NEW YORK - Potensi bisnis dalam ekonomi digital sangat besar, yakni mencapai 6,9% dari produk domestik bruto (PDB) Amerika Serikat (AS) atau sebesar USD1,35 triliun (Rp19.358 triliun) pada 2017. Saat ini keuntungan tinggi tersebut sebagian besar masuk ke rekening Facebook, Google, dan Amazon.
Seperti dilansir Business Insider, berdasarkan data eMarketer, tiga perusahaan teknologi paling berharga di dunia itu masing-masing menguasai segmen pangsa pasar tertentu dalam ekonomi online di AS. Segmen itu terbagi ke dalam penjualan e-commerce, iklan digital, iklan media sosial, hingga iklan mobile.

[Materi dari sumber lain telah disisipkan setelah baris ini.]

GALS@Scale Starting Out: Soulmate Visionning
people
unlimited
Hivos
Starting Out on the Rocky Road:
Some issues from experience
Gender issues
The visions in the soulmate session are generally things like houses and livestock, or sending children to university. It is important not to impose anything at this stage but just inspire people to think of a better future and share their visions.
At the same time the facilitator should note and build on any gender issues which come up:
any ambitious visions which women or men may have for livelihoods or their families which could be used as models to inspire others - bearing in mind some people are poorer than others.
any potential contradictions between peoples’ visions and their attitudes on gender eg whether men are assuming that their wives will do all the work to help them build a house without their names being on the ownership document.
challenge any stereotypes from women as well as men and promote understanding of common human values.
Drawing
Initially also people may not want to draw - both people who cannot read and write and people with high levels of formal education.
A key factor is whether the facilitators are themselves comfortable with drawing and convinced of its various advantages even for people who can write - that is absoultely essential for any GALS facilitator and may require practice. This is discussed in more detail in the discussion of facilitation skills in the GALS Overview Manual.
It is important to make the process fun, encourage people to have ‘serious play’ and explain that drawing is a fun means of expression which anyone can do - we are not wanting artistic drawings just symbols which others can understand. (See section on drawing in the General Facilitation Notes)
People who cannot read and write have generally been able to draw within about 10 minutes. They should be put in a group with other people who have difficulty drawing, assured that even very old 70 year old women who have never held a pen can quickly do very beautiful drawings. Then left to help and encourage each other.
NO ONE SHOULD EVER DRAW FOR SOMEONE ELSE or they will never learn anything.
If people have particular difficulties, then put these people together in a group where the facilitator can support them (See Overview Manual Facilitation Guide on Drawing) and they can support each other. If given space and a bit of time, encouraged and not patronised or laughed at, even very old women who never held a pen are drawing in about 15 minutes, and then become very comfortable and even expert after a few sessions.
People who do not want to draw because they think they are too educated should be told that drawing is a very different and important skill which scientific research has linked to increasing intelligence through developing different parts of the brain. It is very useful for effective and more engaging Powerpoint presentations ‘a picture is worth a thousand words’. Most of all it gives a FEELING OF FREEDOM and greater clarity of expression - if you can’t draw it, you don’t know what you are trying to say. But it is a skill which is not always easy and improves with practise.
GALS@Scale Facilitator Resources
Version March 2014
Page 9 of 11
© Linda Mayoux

Sekitar 37,7% e-commerce dikuasai Amazon. Adapun iklan digital dikuasai Google dengan 37,2%, disusul Facebook 22,1%, dan Amazon 8,8%. Iklan media sosial hampir sepenuhnya dikuasai Facebook, yakni mencapai 83,3%. Sementara iklan mobile dikuasai Google dengan 33%, Facebook 30,8%, dan Amazon 5,2%.

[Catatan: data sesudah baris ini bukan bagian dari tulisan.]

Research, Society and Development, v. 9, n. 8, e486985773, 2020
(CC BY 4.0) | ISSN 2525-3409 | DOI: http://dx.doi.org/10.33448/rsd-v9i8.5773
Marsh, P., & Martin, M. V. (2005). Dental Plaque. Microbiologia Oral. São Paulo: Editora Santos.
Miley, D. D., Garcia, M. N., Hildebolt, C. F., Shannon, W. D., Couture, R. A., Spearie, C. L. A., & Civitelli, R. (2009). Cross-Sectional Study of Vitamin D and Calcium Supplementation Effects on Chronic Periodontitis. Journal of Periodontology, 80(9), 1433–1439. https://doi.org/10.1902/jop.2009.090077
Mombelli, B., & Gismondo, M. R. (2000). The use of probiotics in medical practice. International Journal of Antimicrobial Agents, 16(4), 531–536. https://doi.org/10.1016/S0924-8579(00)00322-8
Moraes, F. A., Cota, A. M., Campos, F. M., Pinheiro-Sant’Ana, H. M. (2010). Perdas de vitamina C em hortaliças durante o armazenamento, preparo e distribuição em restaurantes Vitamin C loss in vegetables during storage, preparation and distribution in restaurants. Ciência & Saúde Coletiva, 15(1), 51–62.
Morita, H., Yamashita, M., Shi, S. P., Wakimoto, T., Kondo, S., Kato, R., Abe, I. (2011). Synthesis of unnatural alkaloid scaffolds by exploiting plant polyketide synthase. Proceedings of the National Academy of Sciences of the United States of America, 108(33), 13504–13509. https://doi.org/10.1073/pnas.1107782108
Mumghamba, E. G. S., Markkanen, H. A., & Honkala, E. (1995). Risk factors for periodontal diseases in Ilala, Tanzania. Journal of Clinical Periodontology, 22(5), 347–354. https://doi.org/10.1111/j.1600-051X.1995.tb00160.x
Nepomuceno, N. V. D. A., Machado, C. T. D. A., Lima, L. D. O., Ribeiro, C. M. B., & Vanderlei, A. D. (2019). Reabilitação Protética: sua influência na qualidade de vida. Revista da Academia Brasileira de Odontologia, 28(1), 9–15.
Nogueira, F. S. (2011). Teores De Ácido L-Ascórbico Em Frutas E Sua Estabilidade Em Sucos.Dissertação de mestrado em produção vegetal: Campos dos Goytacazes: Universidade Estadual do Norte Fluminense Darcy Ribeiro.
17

Baca Juga: Potensi Ekonomi Digital RI Diprediksi Capai USD65 Miliar
Google dan Amazon juga mendapatkan sumber pendapatan baru di tengah industri pertelevisian yang sedang tersendat. Hampir 27% pelanggan yang menonton video streaming di televisi dilakukan melalui Amazon, sedangkan melalui Google hampir 17%. Situs video mereka bahkan menguasai pasar hampir 100%.
Senator Elizabeth Warren berharap ekonomi digital di AS tidak dimonopoli. Perwakilan Warren, Saloni Sharma, memperingatkan perusahaan teknologi raksasa dapat merusak demokrasi dan membunuh generasi baru. “Dewasa ini perusahaan teknologi raksasa memiliki terlalu besar kekuasaan,” tandas Sharma.

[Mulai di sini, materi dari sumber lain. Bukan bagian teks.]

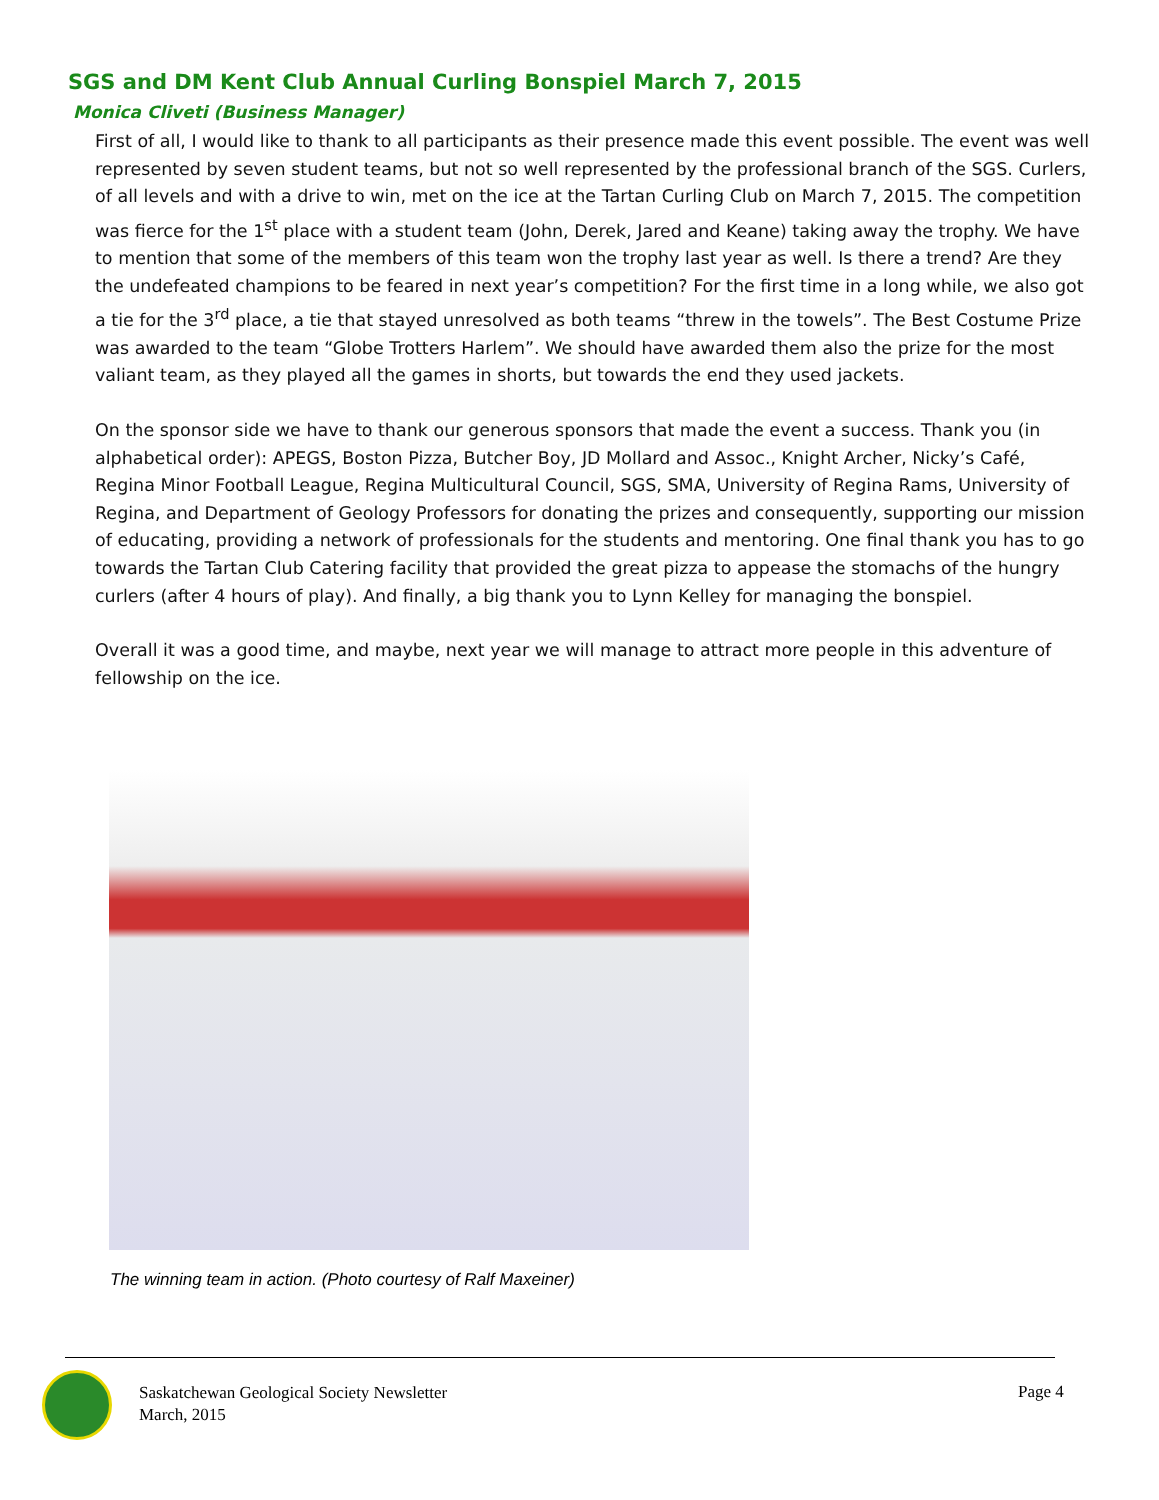SGS and DM Kent Club Annual Curling Bonspiel March 7, 2015
Monica Cliveti (Business Manager)
First of all, I would like to thank to all participants as their presence made this event possible. The event was well represented by seven student teams, but not so well represented by the professional branch of the SGS. Curlers, of all levels and with a drive to win, met on the ice at the Tartan Curling Club on March 7, 2015. The competition was fierce for the 1<sup>st</sup> place with a student team (John, Derek, Jared and Keane) taking away the trophy. We have to mention that some of the members of this team won the trophy last year as well. Is there a trend? Are they the undefeated champions to be feared in next year’s competition? For the first time in a long while, we also got a tie for the 3<sup>rd</sup> place, a tie that stayed unresolved as both teams “threw in the towels”. The Best Costume Prize was awarded to the team “Globe Trotters Harlem”. We should have awarded them also the prize for the most valiant team, as they played all the games in shorts, but towards the end they used jackets.
On the sponsor side we have to thank our generous sponsors that made the event a success. Thank you (in alphabetical order): APEGS, Boston Pizza, Butcher Boy, JD Mollard and Assoc., Knight Archer, Nicky’s Café, Regina Minor Football League, Regina Multicultural Council, SGS, SMA, University of Regina Rams, University of Regina, and Department of Geology Professors for donating the prizes and consequently, supporting our mission of educating, providing a network of professionals for the students and mentoring. One final thank you has to go towards the Tartan Club Catering facility that provided the great pizza to appease the stomachs of the hungry curlers (after 4 hours of play). And finally, a big thank you to Lynn Kelley for managing the bonspiel.
Overall it was a good time, and maybe, next year we will manage to attract more people in this adventure of fellowship on the ice.
The winning team in action. (Photo courtesy of Ralf Maxeiner)
Saskatchewan Geological Society Newsletter
March, 2015
Page 4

Pejabat tinggi antimonopoli Kementerian Keadilan AS, Asisten Jaksa Umum Makan Delrahim juga mengatakan akan menyelidiki perusahaan teknologi raksasa jika mereka telah melanggar aturan yang sudah ditetapkan. Ciri-cirinya ialah kolusi antarperusahaan, peraturan eksklusif, dan akuisisi pesaing baru.
“Berbicara mengenai penegakan regulasi antimonopoli dalam ekonomi digital, isu utama yang harus kita selesaikan adalah apakah perusahaan tumbuh akibat inovasi, kualitas, dan harga atau akibat beberapa transaksi dan praktik bisnis yang tidak seimbang dan tidak kompetitif,” ucap Delrahim, dilansir CNBC.
Baca Juga: Sri Mulyani: Pertemuan IMF-World Bank Bahas Risiko Ekonomi Digital
Kementerian Keadilan dan Komisi Perdagangan Federal akan menekan kerja sama. Perusahaan teknologi diyakini dapat melewati garis merah antimonopoli tanpa diketahui jika saling berkoordinasi dalam menentukan harga atau menguasai pasar. Mereka juga dituduh berkolusi dalam menentukan gaji karyawan.
Selain itu, perusahaan teknologi juga berkolaborasi dengan perusahaan lain dalam menentukan kesepakatan eksklusif sehingga kompetitor atau pemasok kesulitan membentuk kesepakatan serupa. Microsoft juga pernah tersandung kasus kesepakatan eksklusif pemasangan perangkat Internet Explorer dengan firma komputer.